Among the lines below, output only those between the line holding "right ear: (117, 90)" and the line holding "left knee: (127, 179)", inclusive, exactly as written and with no pictures.

__Extracted entries__:
◇ ◇ ◇

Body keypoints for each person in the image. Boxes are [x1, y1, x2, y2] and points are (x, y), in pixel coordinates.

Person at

◇ ◇ ◇

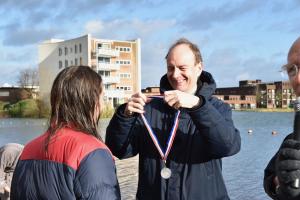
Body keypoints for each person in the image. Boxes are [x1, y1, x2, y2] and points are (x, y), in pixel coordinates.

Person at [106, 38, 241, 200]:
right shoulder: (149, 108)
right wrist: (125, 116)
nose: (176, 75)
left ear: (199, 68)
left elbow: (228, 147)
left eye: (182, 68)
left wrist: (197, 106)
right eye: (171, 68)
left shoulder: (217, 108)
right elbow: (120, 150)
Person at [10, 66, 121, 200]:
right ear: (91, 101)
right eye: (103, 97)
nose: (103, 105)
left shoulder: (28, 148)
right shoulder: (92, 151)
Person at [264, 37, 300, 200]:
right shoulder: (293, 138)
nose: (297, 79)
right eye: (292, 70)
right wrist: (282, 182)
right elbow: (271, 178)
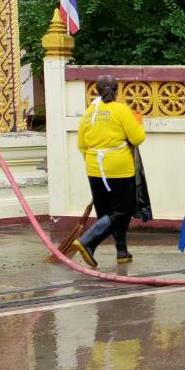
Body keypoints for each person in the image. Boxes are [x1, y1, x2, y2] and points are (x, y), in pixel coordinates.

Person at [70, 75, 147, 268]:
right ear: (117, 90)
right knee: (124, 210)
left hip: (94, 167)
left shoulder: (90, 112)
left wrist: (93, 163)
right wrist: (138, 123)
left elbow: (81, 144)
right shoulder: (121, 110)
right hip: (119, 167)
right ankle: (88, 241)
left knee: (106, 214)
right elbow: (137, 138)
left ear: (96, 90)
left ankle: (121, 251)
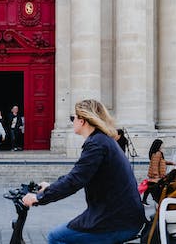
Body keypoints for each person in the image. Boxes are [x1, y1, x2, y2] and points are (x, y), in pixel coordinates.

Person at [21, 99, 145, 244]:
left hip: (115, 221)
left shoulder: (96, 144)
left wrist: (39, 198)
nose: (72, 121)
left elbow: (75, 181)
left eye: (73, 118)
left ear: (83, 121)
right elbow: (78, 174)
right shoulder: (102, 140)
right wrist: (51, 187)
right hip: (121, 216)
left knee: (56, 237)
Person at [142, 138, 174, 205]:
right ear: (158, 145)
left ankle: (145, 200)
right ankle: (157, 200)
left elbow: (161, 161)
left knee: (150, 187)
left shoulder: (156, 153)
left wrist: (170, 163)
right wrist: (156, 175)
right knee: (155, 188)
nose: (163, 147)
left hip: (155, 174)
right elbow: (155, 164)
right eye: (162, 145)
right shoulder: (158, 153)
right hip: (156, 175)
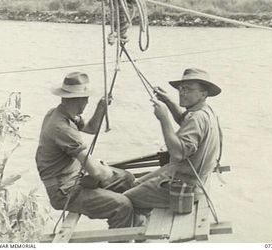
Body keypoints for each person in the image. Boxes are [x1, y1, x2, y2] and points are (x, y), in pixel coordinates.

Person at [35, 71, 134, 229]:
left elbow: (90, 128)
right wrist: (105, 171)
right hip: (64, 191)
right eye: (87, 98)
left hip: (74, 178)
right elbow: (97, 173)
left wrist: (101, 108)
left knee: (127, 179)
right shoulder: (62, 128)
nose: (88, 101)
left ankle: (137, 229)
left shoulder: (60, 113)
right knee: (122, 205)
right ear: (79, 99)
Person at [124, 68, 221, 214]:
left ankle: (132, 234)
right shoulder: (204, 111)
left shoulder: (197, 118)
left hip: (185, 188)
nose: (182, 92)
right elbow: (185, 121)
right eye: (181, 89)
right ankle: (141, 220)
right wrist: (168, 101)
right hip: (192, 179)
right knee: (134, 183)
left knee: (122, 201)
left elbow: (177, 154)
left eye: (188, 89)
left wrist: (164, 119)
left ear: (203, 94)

◇ ◇ ◇

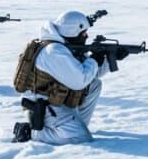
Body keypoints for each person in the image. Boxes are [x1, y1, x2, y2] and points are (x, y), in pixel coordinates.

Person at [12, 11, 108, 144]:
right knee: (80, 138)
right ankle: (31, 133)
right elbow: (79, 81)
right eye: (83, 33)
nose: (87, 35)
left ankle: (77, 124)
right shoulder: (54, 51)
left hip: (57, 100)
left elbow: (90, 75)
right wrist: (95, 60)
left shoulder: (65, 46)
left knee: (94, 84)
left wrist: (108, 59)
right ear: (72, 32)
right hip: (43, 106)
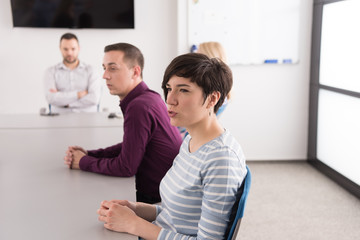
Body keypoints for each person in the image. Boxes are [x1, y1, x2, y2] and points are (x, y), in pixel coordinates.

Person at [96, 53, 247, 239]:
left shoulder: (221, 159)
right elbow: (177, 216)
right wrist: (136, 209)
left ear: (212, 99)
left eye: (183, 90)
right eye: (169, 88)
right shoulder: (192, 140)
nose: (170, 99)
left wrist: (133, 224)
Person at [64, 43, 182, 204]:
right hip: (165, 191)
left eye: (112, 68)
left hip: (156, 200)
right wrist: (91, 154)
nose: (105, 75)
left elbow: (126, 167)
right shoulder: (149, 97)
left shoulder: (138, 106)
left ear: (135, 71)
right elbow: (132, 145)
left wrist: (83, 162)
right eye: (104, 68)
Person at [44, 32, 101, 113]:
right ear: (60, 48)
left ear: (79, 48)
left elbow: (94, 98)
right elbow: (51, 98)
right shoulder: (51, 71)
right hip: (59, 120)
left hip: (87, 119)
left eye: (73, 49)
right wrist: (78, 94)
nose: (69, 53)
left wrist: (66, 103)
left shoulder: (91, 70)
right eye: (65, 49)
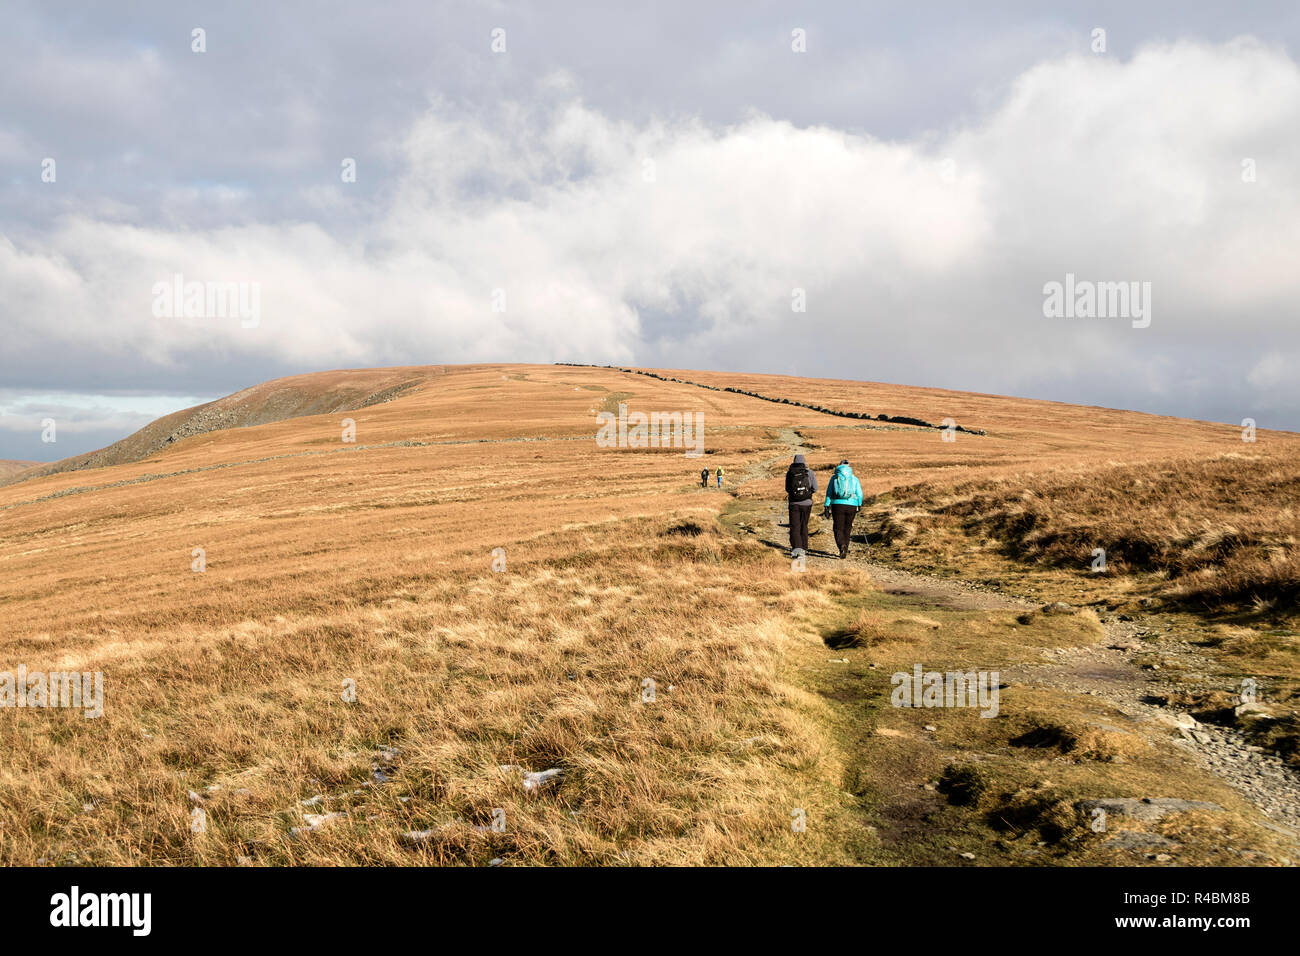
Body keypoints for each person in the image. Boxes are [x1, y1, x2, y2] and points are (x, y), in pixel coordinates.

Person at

◇ ◇ ◇

__Solution to this task__:
right ear: (117, 90)
right knee: (124, 210)
left hip: (94, 167)
left shoulder: (90, 112)
left wrist: (93, 163)
right wrist: (138, 123)
left elbow: (81, 144)
right shoulder: (121, 110)
right hip: (119, 167)
right ankle: (88, 241)
left knee: (106, 214)
right elbow: (137, 138)
left ear: (96, 90)
left ankle: (121, 251)
Body keypoints for each person in the image. Boxes are [x1, y1, x2, y2] and points are (x, y), in pixel coordinates.

Person at [21, 99, 145, 244]:
left hip: (115, 221)
left shoulder: (96, 144)
left wrist: (39, 198)
nose: (72, 121)
left elbow: (75, 181)
left eye: (73, 118)
left ear: (83, 121)
right elbow: (78, 174)
right shoulder: (102, 140)
right wrist: (51, 187)
right hip: (121, 216)
left knee: (56, 237)
Person at [142, 138, 174, 205]:
right ear: (158, 145)
left ankle: (145, 200)
right ankle: (157, 200)
left elbow: (161, 161)
left knee: (150, 187)
left shoulder: (156, 153)
left wrist: (170, 163)
right wrist: (156, 175)
right knee: (155, 188)
nose: (163, 147)
left hip: (155, 174)
right elbow: (155, 164)
right eye: (162, 145)
right shoulder: (158, 153)
right hip: (156, 175)
Body keypoints for each person in the image. Boxes are [x1, y1, x2, y2] and points are (x, y), in pixel coordinates.

Person at [35, 71, 134, 229]:
left elbow: (90, 128)
right wrist: (105, 171)
right hip: (64, 191)
right eye: (87, 98)
left hip: (74, 178)
right elbow: (97, 173)
left wrist: (101, 108)
left knee: (127, 179)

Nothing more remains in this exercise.